A long-awaited pilot scheme to overhaul state-owned enterprises (SOEs) is disappointing and too minor to make much difference to the market, according to a commentary published by the Hong Kong Economic Journal on Wednesday.
The State-owned Assets Supervision and Administration Commission unveiled a four-fold pilot reform scheme Tuesday, including two components that had been expected — restructuring SOEs into state-funded investment companies like Singapore’s Temasek Holdings and letting private capital invest in SOEs.
But observers said the other two aspects of the scheme — enabling SOEs to name, review and compensate management and deployment of staff from the Central Commission for Discipline Inspection — add little to the reform process.
China National Cereals, Oils and Foodstuffs Corp, also known as COFCO Group, and State Development and Investment Corp. are the first two firms to be turned into capital investment companies as part of the pilot scheme.
And Sinopharm Group Co.

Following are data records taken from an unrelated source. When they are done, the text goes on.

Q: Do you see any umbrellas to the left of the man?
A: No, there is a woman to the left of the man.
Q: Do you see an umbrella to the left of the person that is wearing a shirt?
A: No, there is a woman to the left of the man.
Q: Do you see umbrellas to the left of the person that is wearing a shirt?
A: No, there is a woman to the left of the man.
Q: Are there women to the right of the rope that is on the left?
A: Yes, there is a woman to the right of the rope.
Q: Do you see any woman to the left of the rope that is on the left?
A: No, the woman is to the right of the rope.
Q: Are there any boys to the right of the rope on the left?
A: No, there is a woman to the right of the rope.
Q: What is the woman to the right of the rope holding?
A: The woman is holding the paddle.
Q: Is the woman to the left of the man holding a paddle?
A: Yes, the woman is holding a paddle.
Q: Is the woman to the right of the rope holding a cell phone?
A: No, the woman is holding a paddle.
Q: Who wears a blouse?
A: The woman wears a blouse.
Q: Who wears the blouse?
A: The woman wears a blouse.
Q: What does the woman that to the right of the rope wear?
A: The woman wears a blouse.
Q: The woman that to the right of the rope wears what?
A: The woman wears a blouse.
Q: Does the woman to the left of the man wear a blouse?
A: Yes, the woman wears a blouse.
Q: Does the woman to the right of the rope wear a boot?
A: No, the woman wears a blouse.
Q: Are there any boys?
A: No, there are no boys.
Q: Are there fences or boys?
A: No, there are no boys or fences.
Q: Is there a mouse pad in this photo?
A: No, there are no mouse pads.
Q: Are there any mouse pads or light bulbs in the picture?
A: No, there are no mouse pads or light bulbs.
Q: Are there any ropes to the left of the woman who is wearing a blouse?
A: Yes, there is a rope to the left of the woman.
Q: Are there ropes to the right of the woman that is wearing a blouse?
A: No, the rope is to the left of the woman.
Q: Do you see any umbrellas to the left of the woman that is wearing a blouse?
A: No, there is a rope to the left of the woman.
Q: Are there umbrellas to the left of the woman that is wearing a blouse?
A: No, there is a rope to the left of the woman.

Ltd. and China National Building Materials Group Co. will be the first to test a hybrid shareholding structure of state and private capital. SASAC had been expected to include much bigger companies like China Mobile Ltd. (00941.HK) and PetroChina Co .Ltd. (00857.HK) on the pilot list.
Excluding massive SOEs from the pilot scheme could signal problems finding private partners with enough capital to bet on companies valued in the hundreds of billions, if not trillions, of yuan the commentary said.